--- start Passage shown ---

Lukas Foss: Orchestral Works

Record and Artist Details

Composer or Director: Lukas Foss

Label: New World

Media Format: CD or Download

Media Runtime: 50

Mastering:

DDD

Catalogue Number: NW375-2

Tracks:

Composition Artist Credit
Renaissance Concerto for Flute and Orchestra Lukas Foss, Composer
Brooklyn Philharmonic Orchestra
Carol Wincene, Flute
Lukas Foss, Conductor
Lukas Foss, Composer
Salomon Rossi Suite Lukas Foss, Composer
Brooklyn Philharmonic Orchestra
Lukas Foss, Conductor
Lukas Foss, Composer
Orpheus and Euridice Lukas Foss, Composer
Brooklyn Philharmonic Orchestra
Edna Michell, Violin
Lukas Foss, Composer
Lukas Foss, Conductor
Yehudi Menuhin, Violin
The so-called Renaissance Concerto (dating from 1986) could, I think, build itself quite a following among deprived; flautists in search of worthwhile new repertoire. It is showy, grateful and varied for the instrument, and exceedingly 'audience-friendly'. Foss speaks of a ''homage to something I love, a handshake across the centuries''—meaning that his inspiration here derives primarily from the sixteenth and seventeenth centuries, a blast, if you like, from the instrument's prolific and versatile past. Not an especially original concept, you might think—before sampling the results.

--- end Passage shown ---
--- start Information given ---

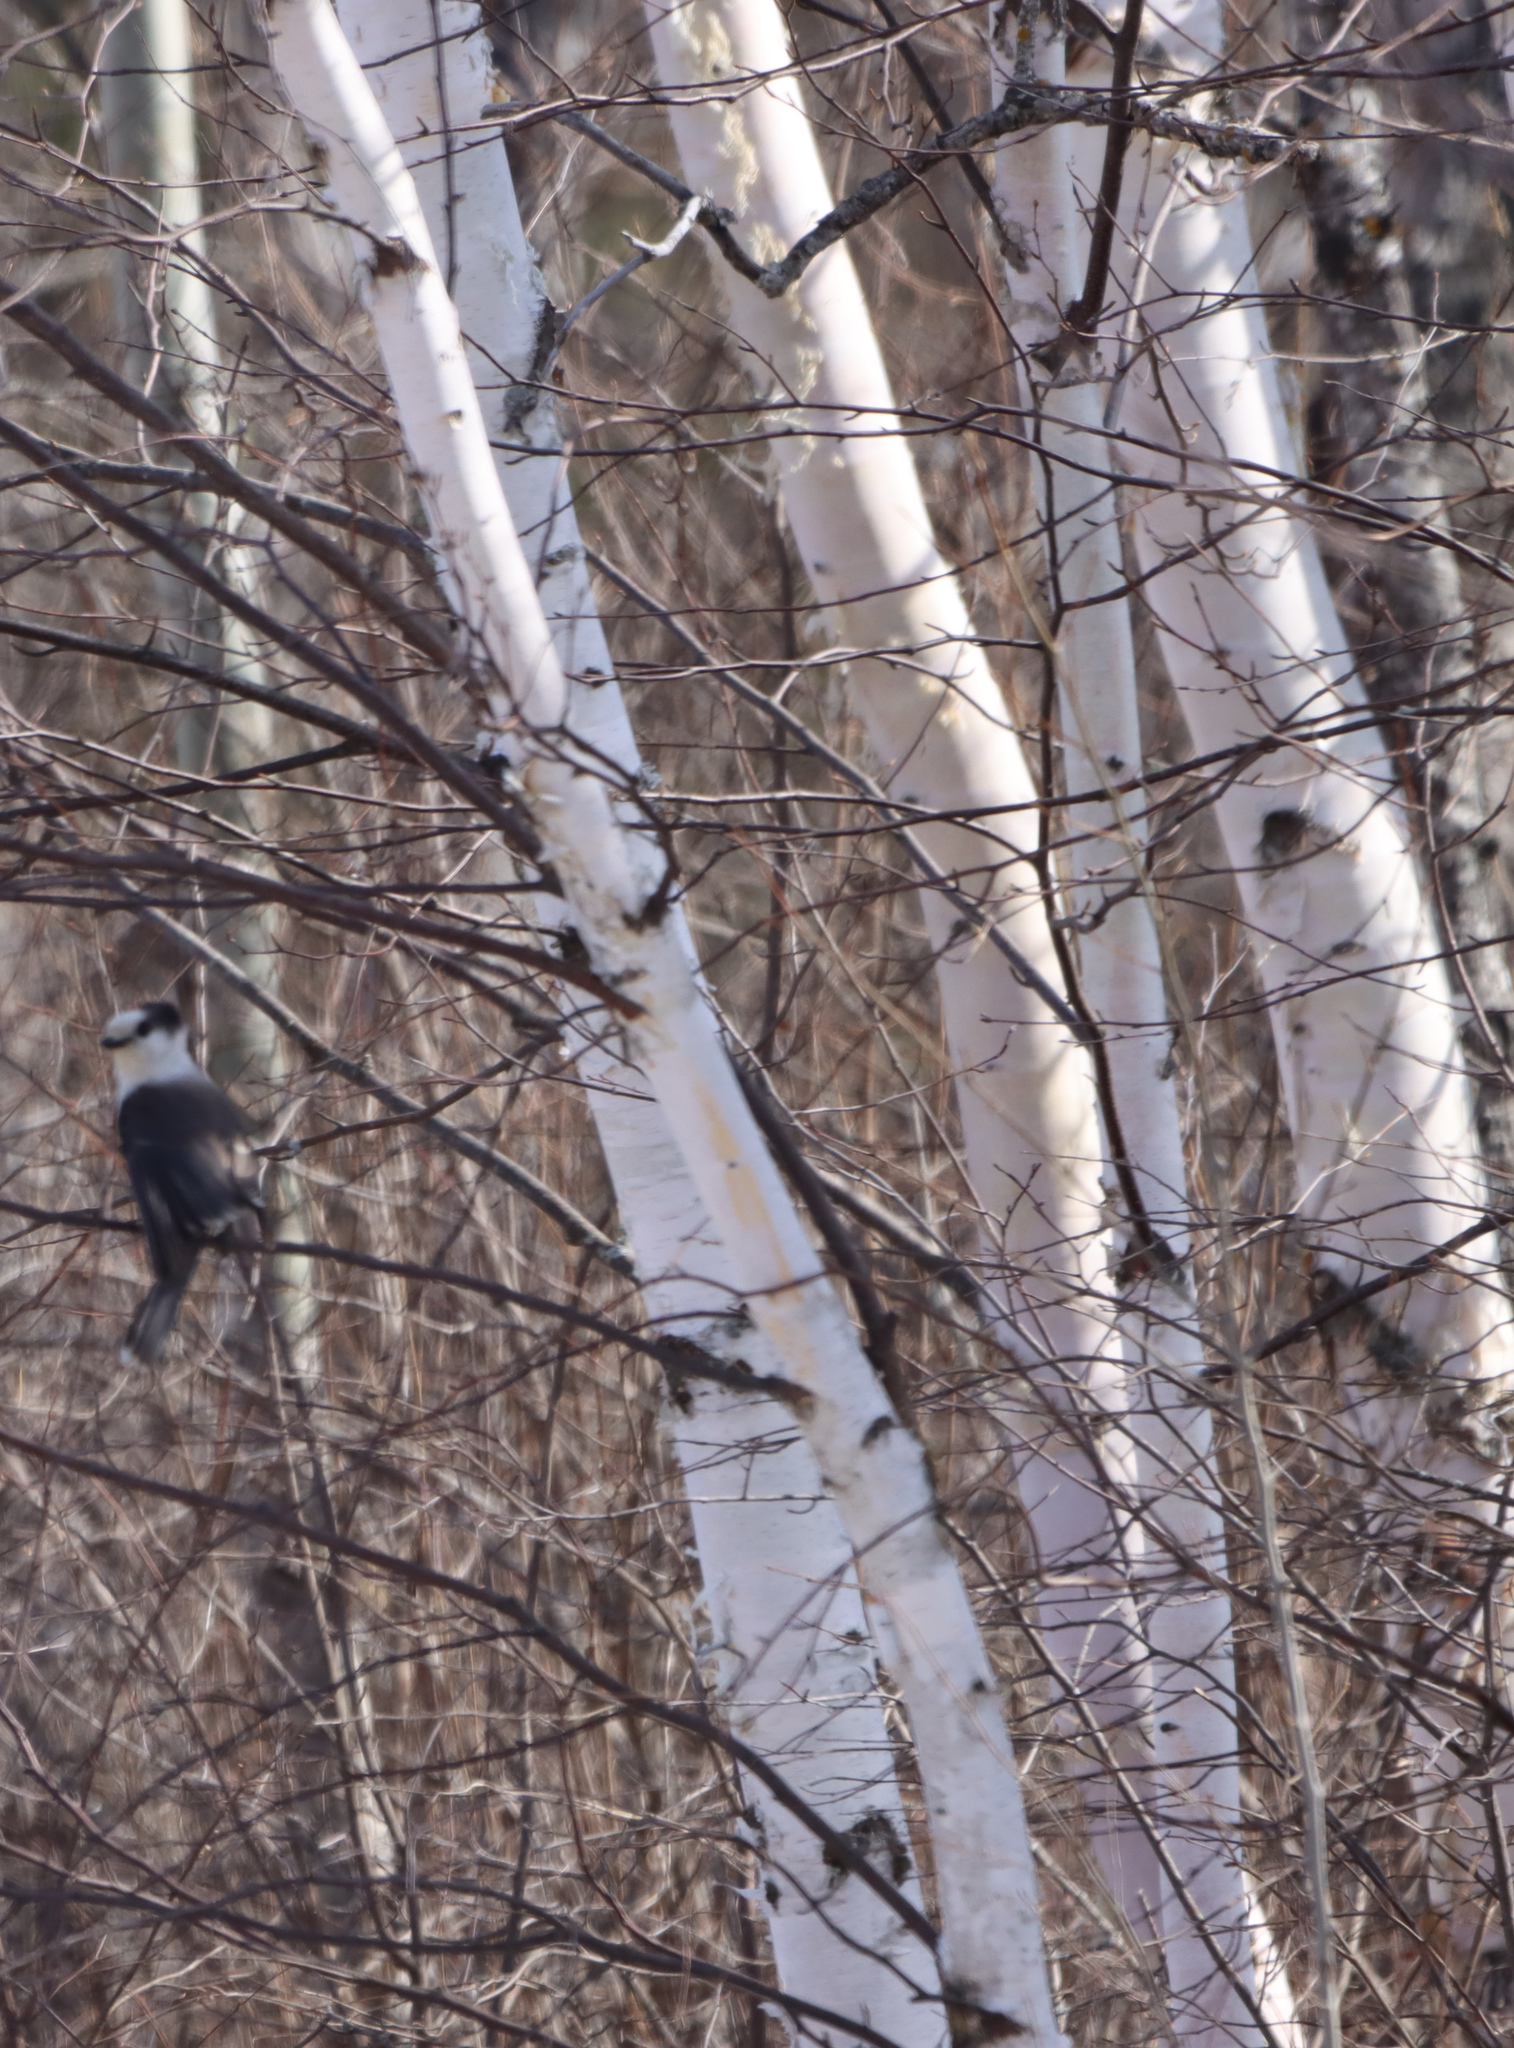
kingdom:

--- end Information given ---
--- start Information given ---

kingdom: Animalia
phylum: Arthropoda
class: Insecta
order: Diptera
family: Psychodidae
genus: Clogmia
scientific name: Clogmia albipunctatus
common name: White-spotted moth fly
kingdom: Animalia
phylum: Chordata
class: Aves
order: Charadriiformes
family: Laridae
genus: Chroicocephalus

--- end Information given ---
--- start Information given ---

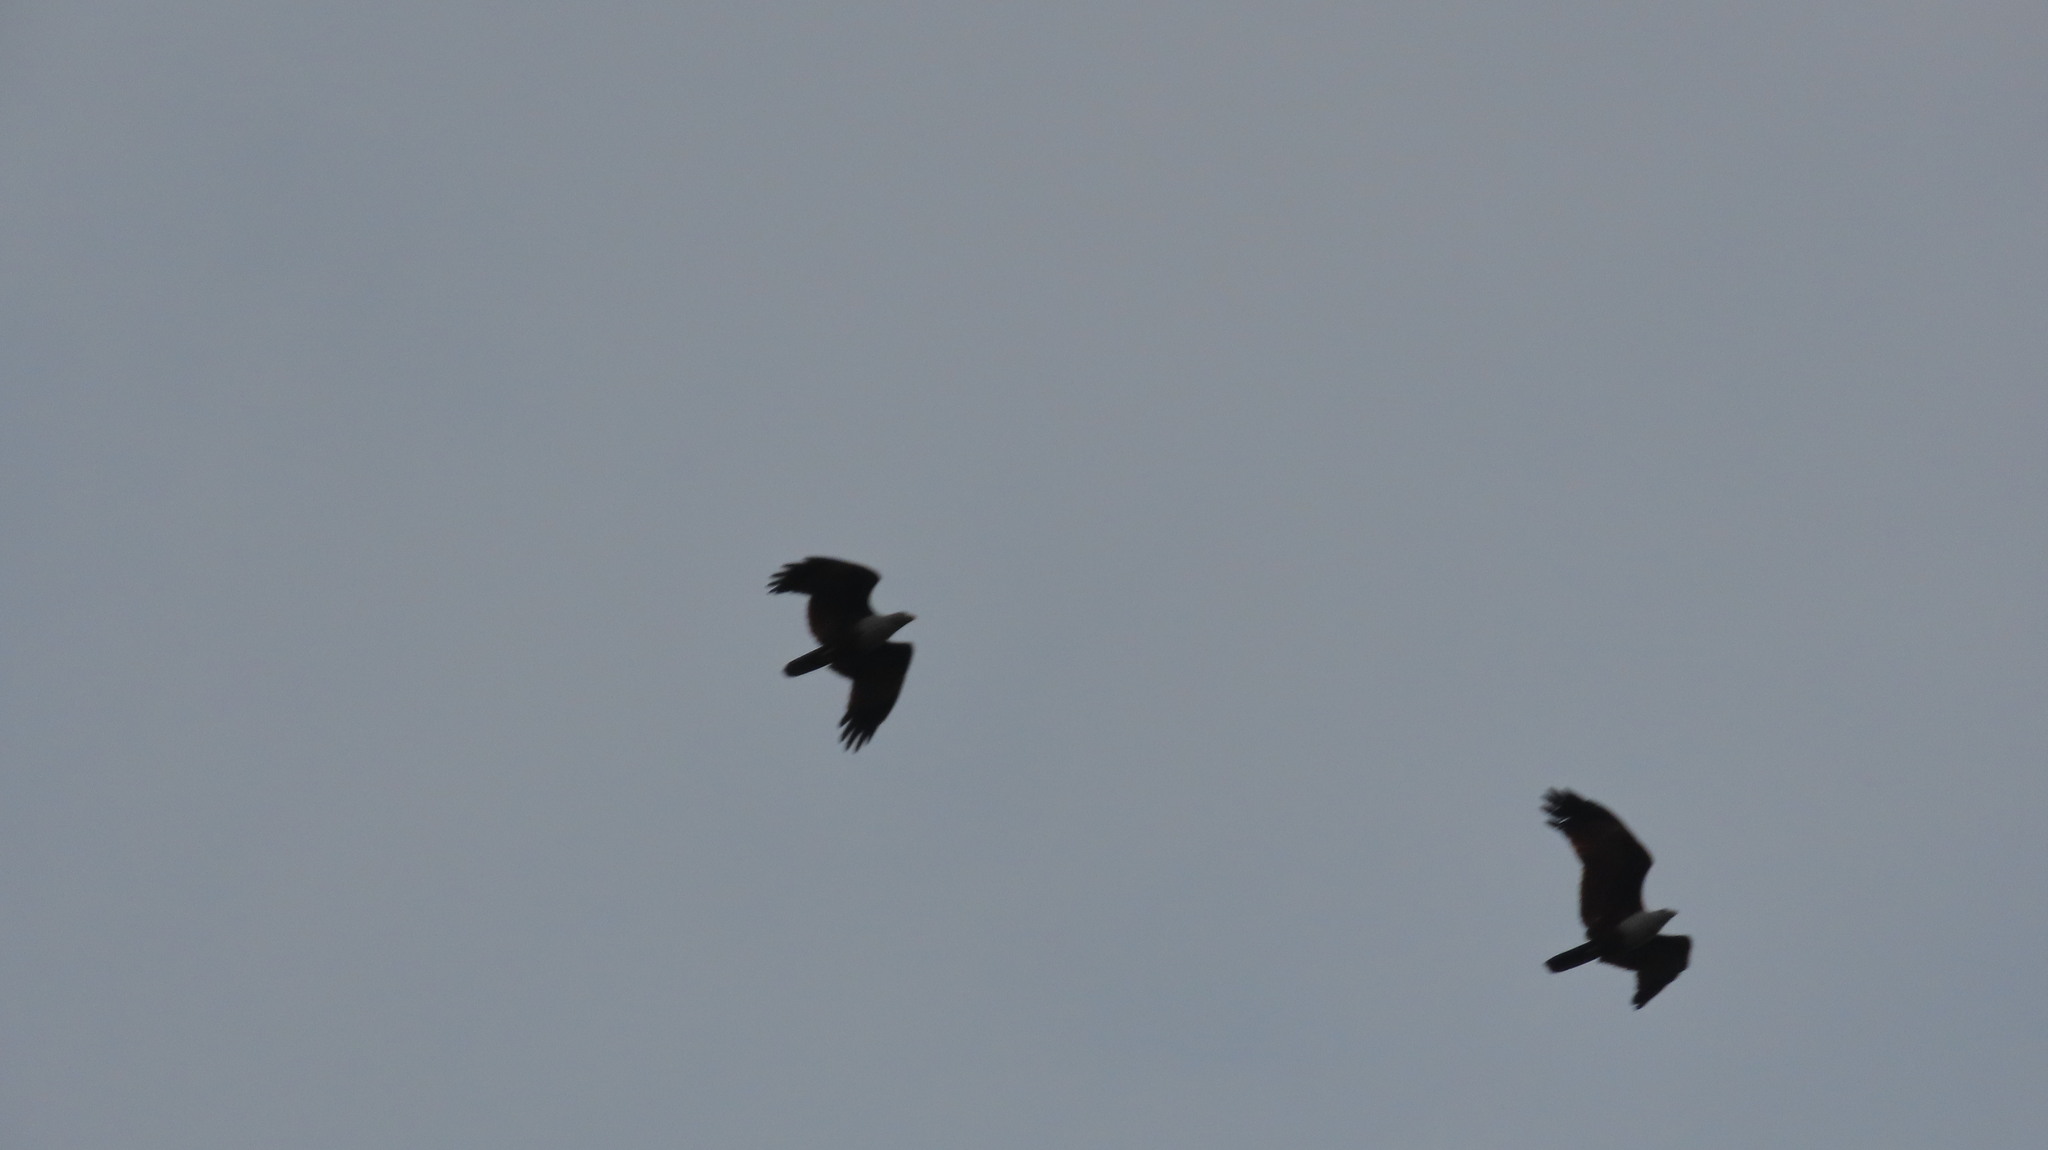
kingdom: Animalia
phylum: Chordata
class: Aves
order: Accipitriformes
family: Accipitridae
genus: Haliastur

--- end Information given ---

**What to work on:**
A: Duplicate the Foss album listing in full, word for word.
B: In the records between the lines holding "class: Insecta" and "family: Laridae", inclusive, rewrite "scientific name" as "binomial name" and leave all else unchanged. Return only those lines.
The Foss album listing and the records were drawn from unrelated sources.

**Answer set:**
A:
Lukas Foss: Orchestral Works

Record and Artist Details

Composer or Director: Lukas Foss

Label: New World

Media Format: CD or Download

Media Runtime: 50

Mastering:

DDD

Catalogue Number: NW375-2

Tracks:

Composition Artist Credit
Renaissance Concerto for Flute and Orchestra Lukas Foss, Composer
Brooklyn Philharmonic Orchestra
Carol Wincene, Flute
Lukas Foss, Conductor
Lukas Foss, Composer
Salomon Rossi Suite Lukas Foss, Composer
Brooklyn Philharmonic Orchestra
Lukas Foss, Conductor
Lukas Foss, Composer
Orpheus and Euridice Lukas Foss, Composer
Brooklyn Philharmonic Orchestra
Edna Michell, Violin
Lukas Foss, Composer
Lukas Foss, Conductor
Yehudi Menuhin, Violin
The so-called Renaissance Concerto (dating from 1986) could, I think, build itself quite a following among deprived; flautists in search of worthwhile new repertoire. It is showy, grateful and varied for the instrument, and exceedingly 'audience-friendly'. Foss speaks of a ''homage to something I love, a handshake across the centuries''—meaning that his inspiration here derives primarily from the sixteenth and seventeenth centuries, a blast, if you like, from the instrument's prolific and versatile past. Not an especially original concept, you might think—before sampling the results.

B:
class: Insecta
order: Diptera
family: Psychodidae
genus: Clogmia
binomial name: Clogmia albipunctatus
common name: White-spotted moth fly
kingdom: Animalia
phylum: Chordata
class: Aves
order: Charadriiformes
family: Laridae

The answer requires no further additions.